[Given records]

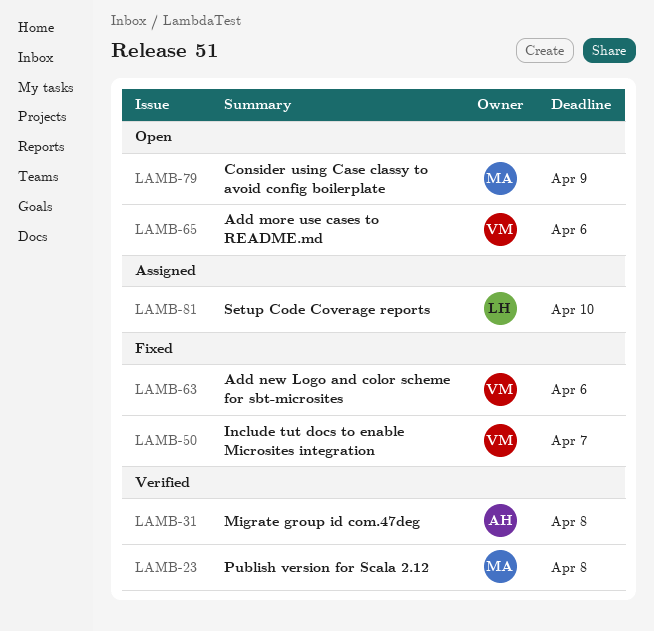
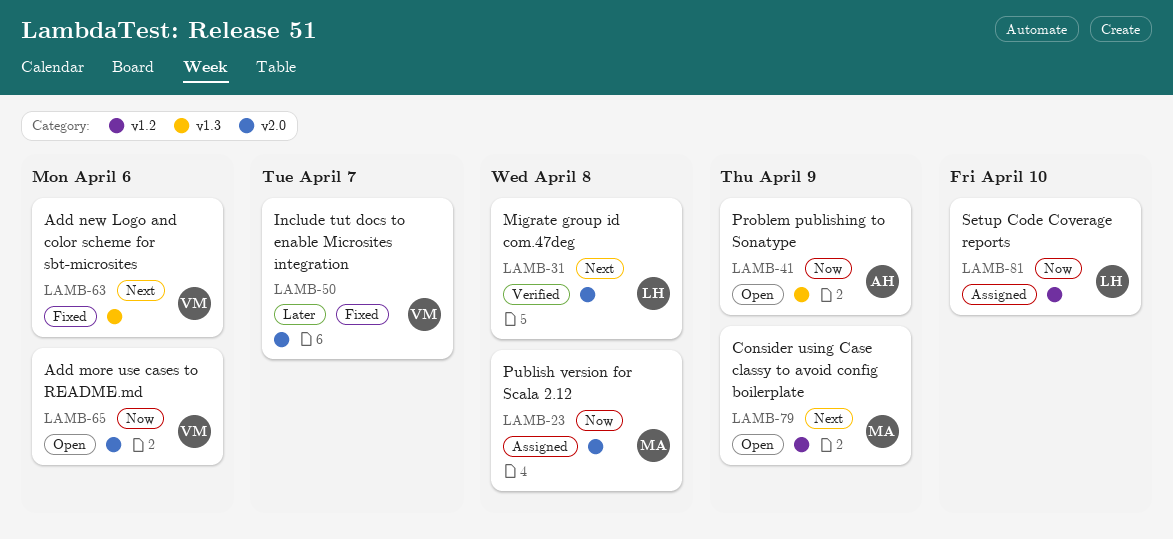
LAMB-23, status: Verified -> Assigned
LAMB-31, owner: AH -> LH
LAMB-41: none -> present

---

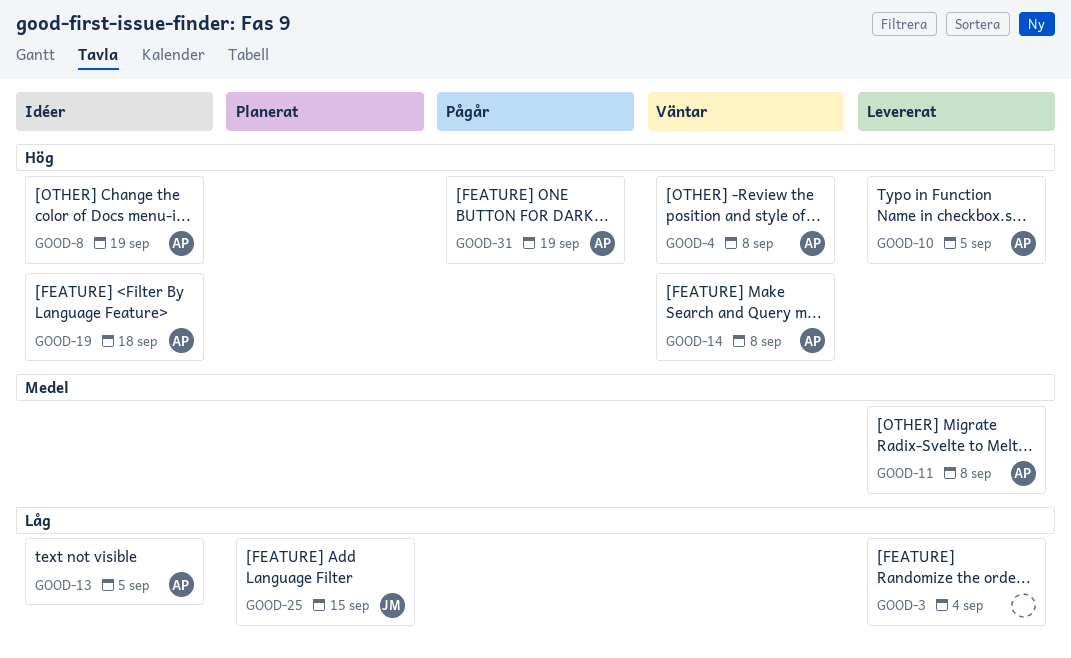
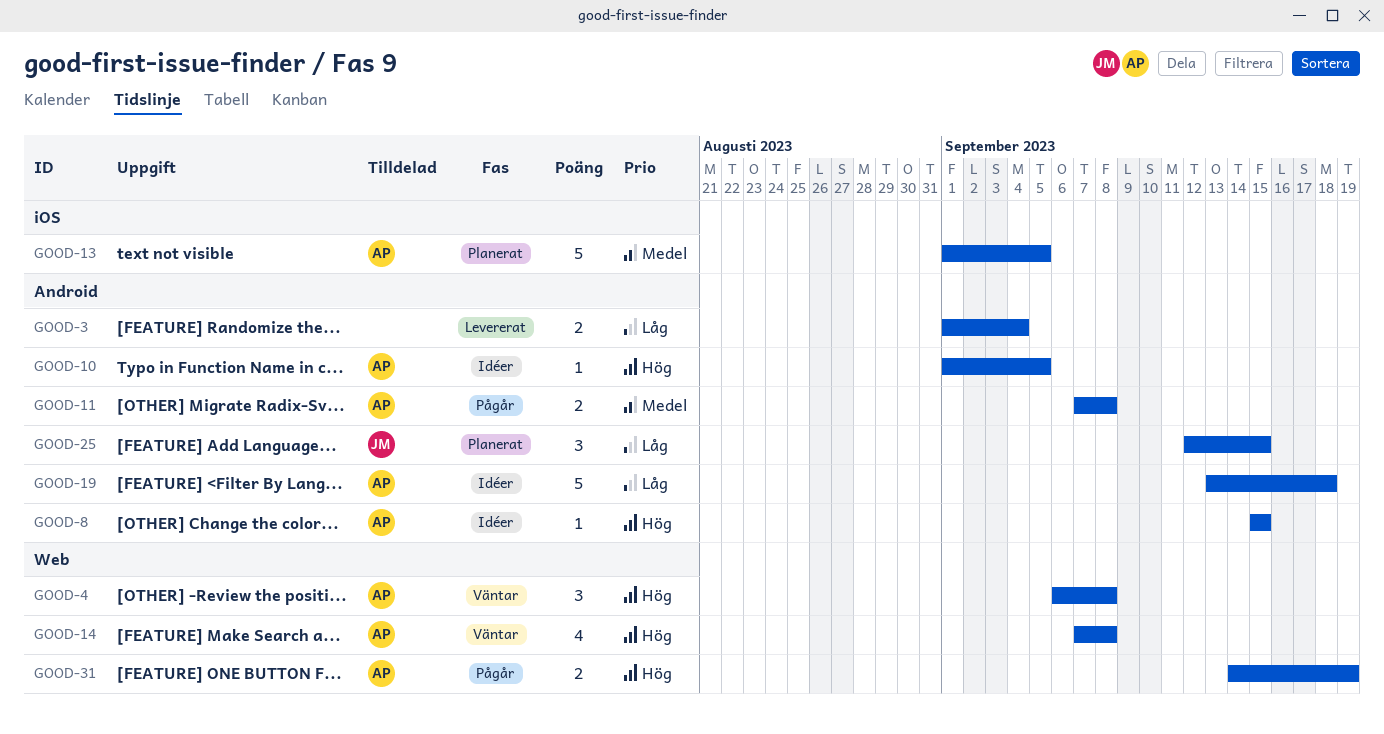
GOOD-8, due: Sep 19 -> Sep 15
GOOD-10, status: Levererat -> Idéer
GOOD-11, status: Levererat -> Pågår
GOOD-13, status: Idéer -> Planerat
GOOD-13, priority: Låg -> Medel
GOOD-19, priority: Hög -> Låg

---

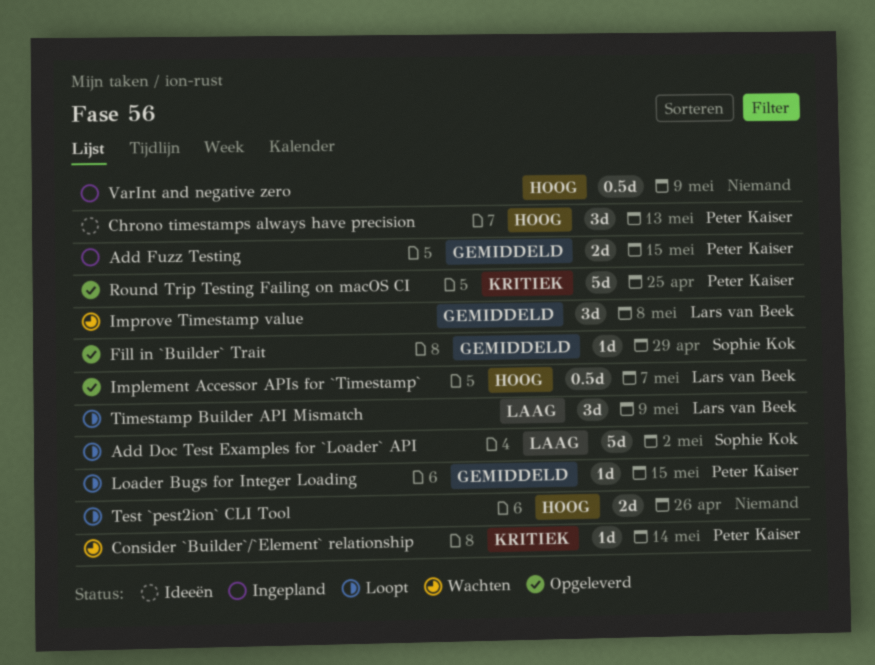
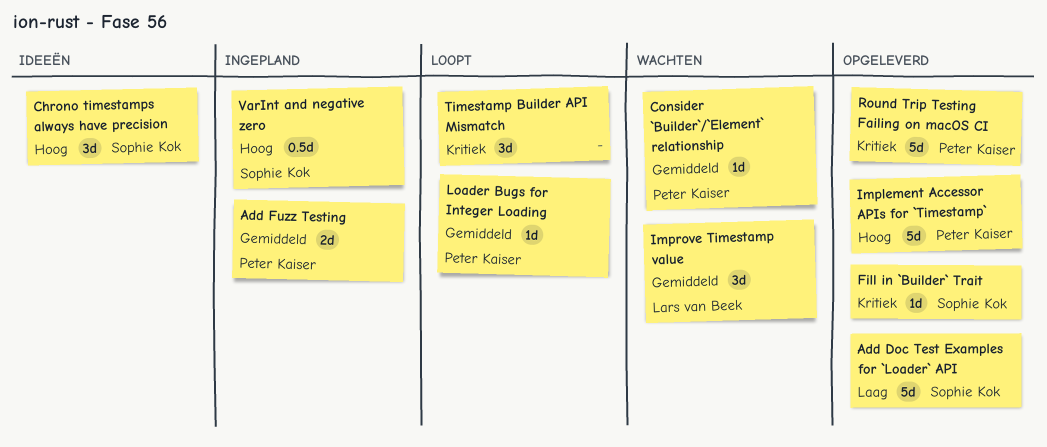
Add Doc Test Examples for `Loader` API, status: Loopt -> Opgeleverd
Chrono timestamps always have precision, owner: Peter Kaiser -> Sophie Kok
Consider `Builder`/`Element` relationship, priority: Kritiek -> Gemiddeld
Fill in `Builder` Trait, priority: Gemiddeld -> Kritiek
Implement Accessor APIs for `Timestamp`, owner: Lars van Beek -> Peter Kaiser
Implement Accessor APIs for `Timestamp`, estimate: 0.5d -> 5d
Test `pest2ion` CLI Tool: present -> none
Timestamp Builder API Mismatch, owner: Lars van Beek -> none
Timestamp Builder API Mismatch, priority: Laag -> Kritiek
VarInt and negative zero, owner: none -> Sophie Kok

[What the task asks]
Scan the material above for lines holding the string "Implement" and copy those lines.

[Written answer]
Implement Accessor APIs for `Timestamp`, owner: Lars van Beek -> Peter Kaiser
Implement Accessor APIs for `Timestamp`, estimate: 0.5d -> 5d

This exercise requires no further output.